• _Exercise instructions_: Rewrite the listing below with "common name" replaced by "vernacular name" at every occurrence, leaving all other text unchanged.

• _Data shown_:
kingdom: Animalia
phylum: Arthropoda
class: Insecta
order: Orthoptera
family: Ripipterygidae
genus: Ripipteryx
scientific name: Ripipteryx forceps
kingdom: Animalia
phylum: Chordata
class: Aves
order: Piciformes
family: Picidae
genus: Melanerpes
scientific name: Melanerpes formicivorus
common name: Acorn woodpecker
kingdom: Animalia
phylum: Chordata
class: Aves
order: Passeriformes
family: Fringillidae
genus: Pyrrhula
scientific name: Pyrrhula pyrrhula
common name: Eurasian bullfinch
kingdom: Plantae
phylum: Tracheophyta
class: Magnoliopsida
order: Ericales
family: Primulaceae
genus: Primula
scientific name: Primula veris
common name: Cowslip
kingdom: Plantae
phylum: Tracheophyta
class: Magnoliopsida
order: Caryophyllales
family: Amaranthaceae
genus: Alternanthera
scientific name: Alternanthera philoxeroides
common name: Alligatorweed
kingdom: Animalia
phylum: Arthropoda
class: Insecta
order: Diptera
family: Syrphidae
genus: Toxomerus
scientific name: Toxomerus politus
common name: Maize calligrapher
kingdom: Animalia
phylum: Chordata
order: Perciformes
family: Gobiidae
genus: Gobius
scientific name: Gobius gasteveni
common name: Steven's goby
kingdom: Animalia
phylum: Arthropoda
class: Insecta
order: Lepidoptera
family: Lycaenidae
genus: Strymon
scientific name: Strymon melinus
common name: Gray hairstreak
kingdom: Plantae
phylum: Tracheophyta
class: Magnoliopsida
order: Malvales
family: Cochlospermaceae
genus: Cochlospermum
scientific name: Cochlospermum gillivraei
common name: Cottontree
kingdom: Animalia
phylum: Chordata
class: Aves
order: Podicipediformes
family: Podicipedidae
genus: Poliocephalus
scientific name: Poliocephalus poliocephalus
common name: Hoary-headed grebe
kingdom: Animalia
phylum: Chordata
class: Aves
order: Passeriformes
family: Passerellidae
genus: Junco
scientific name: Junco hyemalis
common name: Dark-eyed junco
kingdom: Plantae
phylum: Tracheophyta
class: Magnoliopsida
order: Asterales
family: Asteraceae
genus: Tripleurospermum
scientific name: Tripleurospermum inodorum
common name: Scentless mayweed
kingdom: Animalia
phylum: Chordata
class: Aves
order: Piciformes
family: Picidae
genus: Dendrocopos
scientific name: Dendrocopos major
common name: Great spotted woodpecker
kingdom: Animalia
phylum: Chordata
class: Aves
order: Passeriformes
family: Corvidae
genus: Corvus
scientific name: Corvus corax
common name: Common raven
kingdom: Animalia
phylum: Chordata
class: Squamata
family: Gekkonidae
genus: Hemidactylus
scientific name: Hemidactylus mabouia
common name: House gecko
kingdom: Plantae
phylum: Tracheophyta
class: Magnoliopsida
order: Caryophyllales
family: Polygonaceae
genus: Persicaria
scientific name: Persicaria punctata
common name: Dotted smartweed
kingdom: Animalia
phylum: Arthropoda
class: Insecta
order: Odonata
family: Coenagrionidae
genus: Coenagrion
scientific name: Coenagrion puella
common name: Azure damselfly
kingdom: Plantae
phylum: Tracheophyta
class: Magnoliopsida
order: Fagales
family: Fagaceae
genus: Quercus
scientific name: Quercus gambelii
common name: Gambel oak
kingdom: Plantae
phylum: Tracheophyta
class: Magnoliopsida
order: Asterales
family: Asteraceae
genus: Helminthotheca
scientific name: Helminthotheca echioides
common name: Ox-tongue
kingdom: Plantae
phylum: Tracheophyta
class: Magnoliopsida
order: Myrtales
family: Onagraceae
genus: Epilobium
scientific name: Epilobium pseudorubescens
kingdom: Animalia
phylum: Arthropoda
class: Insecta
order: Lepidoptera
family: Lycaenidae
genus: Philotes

• _Expected answer_:
kingdom: Animalia
phylum: Arthropoda
class: Insecta
order: Orthoptera
family: Ripipterygidae
genus: Ripipteryx
scientific name: Ripipteryx forceps
kingdom: Animalia
phylum: Chordata
class: Aves
order: Piciformes
family: Picidae
genus: Melanerpes
scientific name: Melanerpes formicivorus
vernacular name: Acorn woodpecker
kingdom: Animalia
phylum: Chordata
class: Aves
order: Passeriformes
family: Fringillidae
genus: Pyrrhula
scientific name: Pyrrhula pyrrhula
vernacular name: Eurasian bullfinch
kingdom: Plantae
phylum: Tracheophyta
class: Magnoliopsida
order: Ericales
family: Primulaceae
genus: Primula
scientific name: Primula veris
vernacular name: Cowslip
kingdom: Plantae
phylum: Tracheophyta
class: Magnoliopsida
order: Caryophyllales
family: Amaranthaceae
genus: Alternanthera
scientific name: Alternanthera philoxeroides
vernacular name: Alligatorweed
kingdom: Animalia
phylum: Arthropoda
class: Insecta
order: Diptera
family: Syrphidae
genus: Toxomerus
scientific name: Toxomerus politus
vernacular name: Maize calligrapher
kingdom: Animalia
phylum: Chordata
order: Perciformes
family: Gobiidae
genus: Gobius
scientific name: Gobius gasteveni
vernacular name: Steven's goby
kingdom: Animalia
phylum: Arthropoda
class: Insecta
order: Lepidoptera
family: Lycaenidae
genus: Strymon
scientific name: Strymon melinus
vernacular name: Gray hairstreak
kingdom: Plantae
phylum: Tracheophyta
class: Magnoliopsida
order: Malvales
family: Cochlospermaceae
genus: Cochlospermum
scientific name: Cochlospermum gillivraei
vernacular name: Cottontree
kingdom: Animalia
phylum: Chordata
class: Aves
order: Podicipediformes
family: Podicipedidae
genus: Poliocephalus
scientific name: Poliocephalus poliocephalus
vernacular name: Hoary-headed grebe
kingdom: Animalia
phylum: Chordata
class: Aves
order: Passeriformes
family: Passerellidae
genus: Junco
scientific name: Junco hyemalis
vernacular name: Dark-eyed junco
kingdom: Plantae
phylum: Tracheophyta
class: Magnoliopsida
order: Asterales
family: Asteraceae
genus: Tripleurospermum
scientific name: Tripleurospermum inodorum
vernacular name: Scentless mayweed
kingdom: Animalia
phylum: Chordata
class: Aves
order: Piciformes
family: Picidae
genus: Dendrocopos
scientific name: Dendrocopos major
vernacular name: Great spotted woodpecker
kingdom: Animalia
phylum: Chordata
class: Aves
order: Passeriformes
family: Corvidae
genus: Corvus
scientific name: Corvus corax
vernacular name: Common raven
kingdom: Animalia
phylum: Chordata
class: Squamata
family: Gekkonidae
genus: Hemidactylus
scientific name: Hemidactylus mabouia
vernacular name: House gecko
kingdom: Plantae
phylum: Tracheophyta
class: Magnoliopsida
order: Caryophyllales
family: Polygonaceae
genus: Persicaria
scientific name: Persicaria punctata
vernacular name: Dotted smartweed
kingdom: Animalia
phylum: Arthropoda
class: Insecta
order: Odonata
family: Coenagrionidae
genus: Coenagrion
scientific name: Coenagrion puella
vernacular name: Azure damselfly
kingdom: Plantae
phylum: Tracheophyta
class: Magnoliopsida
order: Fagales
family: Fagaceae
genus: Quercus
scientific name: Quercus gambelii
vernacular name: Gambel oak
kingdom: Plantae
phylum: Tracheophyta
class: Magnoliopsida
order: Asterales
family: Asteraceae
genus: Helminthotheca
scientific name: Helminthotheca echioides
vernacular name: Ox-tongue
kingdom: Plantae
phylum: Tracheophyta
class: Magnoliopsida
order: Myrtales
family: Onagraceae
genus: Epilobium
scientific name: Epilobium pseudorubescens
kingdom: Animalia
phylum: Arthropoda
class: Insecta
order: Lepidoptera
family: Lycaenidae
genus: Philotes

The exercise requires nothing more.